2005-10-10

Privilégios - 2

A propósito do post que aqui deixei sobre «os meus privilégios», post esse que o Colega Joel Timóteo me deu a honra de citar no seu «Verbo Jurídico», uma Senhora Juíza deixou, neste último, o comentário que vou reproduzir.

«Gostei da descrição dos seus privilégios, até porque já gozei desses e doutros enquanto juiz, de comarca, de círculo - sobretudo em Portimão - e agora do trabalho. Com a pequena agravante que, como nos tribunais de círculo dessa altura, eram os juízes de círculo que despachavam os processos, tinha todos os dias, como recompensa pela "alegre passeata" da minha pessoa, do meu carro, e do meu dinheiro ( para gasolina, oficina e um carrito novo quando o contador de quilómetros do anterior - no caso um wolkswagem polo- já tivesse dado várias voltas) por metade do belo Algarve (Algarve sim - mais um privilégio nestas andanças da Magistratura) à minha espera, lá pelas 7 ou 8 da noite, no tribunal da sede do círculo, uma montanha de processos para despachar!!
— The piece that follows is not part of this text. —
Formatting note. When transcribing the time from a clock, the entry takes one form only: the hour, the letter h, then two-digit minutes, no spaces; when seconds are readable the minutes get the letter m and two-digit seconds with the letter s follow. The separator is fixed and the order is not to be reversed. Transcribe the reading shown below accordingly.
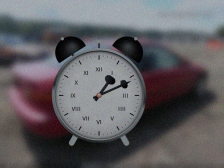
1h11
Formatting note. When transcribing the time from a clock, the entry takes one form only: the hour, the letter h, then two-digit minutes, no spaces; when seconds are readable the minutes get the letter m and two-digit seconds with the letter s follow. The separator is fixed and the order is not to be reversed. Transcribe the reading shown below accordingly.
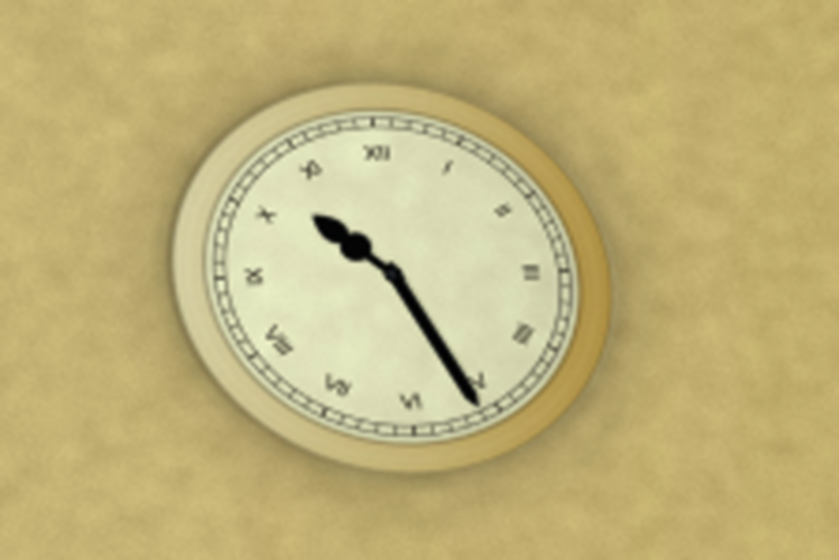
10h26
Quão alegres madrugadas, iniciadas ao volante do "polito" , para passar pelo tribunal do círculo a "apanhar os processos", continuar em confortável condução ( carro topo de gama e estradas topo de buraco) para o tribunal de comarca "do dia" ( a 30 ou 40 Km ...ooh e daí?) fazer julgamentos até desoras, voltar a conduzir até ao Tribunal da sede do círculo, quiçá bêbeda de cansaço ( ainda não é mensurável esta forma de perigo na condução; e pouco importa o peso dos ditos processozitos se a pessoa já tem problemas de coluna...) e terminar noite fora, em casa, agarrada ao meu computador (que só em 1996 essa mordomia foi me parcimoniosamente dispensada, no Tribunal, num episódio que guardo para se chegar a netos) para fazer acórdãos e sentenças, saneadores, e por aí!!
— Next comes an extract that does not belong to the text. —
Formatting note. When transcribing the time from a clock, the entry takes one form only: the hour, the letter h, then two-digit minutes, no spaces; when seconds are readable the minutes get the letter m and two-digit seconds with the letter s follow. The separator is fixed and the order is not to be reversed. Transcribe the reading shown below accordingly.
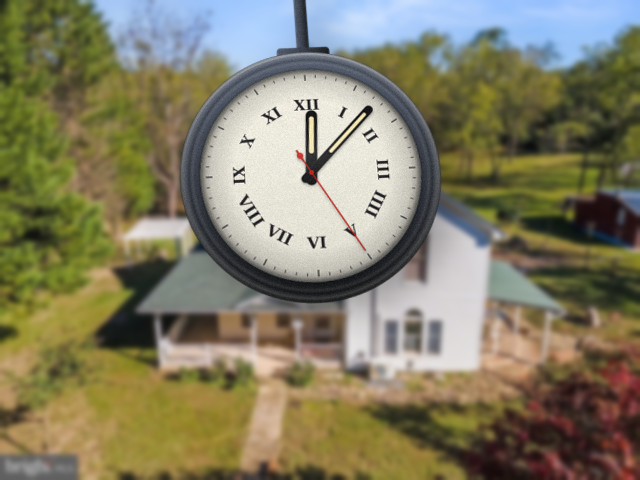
12h07m25s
Não posso hoje deixar de me sentir uma privilegiada pela quantidade e responsabilidade do serviço que o Estado Português fez e faz o favor de me confiar, sem querer saber se é exequível por uma, duas ou apenas 10 pessoas. É uma subida Honra - mesmo para quem é titular de um órgão de soberania, que ao que se sabe não é menos soberano que os demais.
E como nisto de trabalhar, quem faz um cesto faz um cento, avizinha-se que o privilégio continuará, quiçá, até à insanidade total.
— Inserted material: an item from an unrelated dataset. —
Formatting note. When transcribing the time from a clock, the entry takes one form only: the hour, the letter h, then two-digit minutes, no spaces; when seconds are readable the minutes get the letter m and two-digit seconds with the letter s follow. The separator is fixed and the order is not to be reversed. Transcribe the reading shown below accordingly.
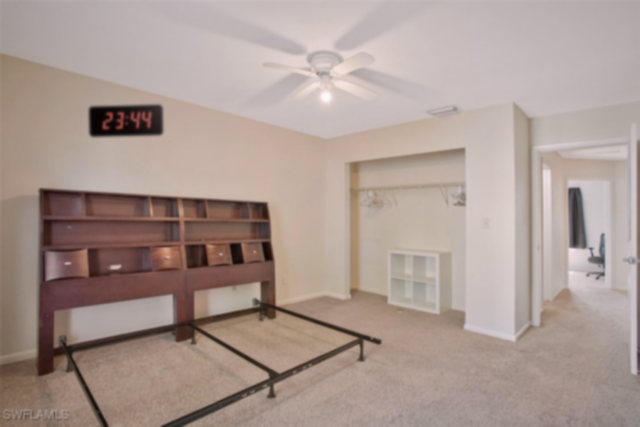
23h44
Porque, se por este ritmo chegar à chamada idade de reforma ( 65 anos .... até é engraçado pensar) estarei esclerosada, com Parkinson, com Alzeimer, num hospício ou na Casa do juiz ( que deve ser a mesma coisa) ou com qualquer doença por denominar, que afectará especialmente esta geração de juízes que deram quase todas as horas da sua vida ao trabalho. Indevidamente, e em puro prejuízo da Nação, como agora se vê.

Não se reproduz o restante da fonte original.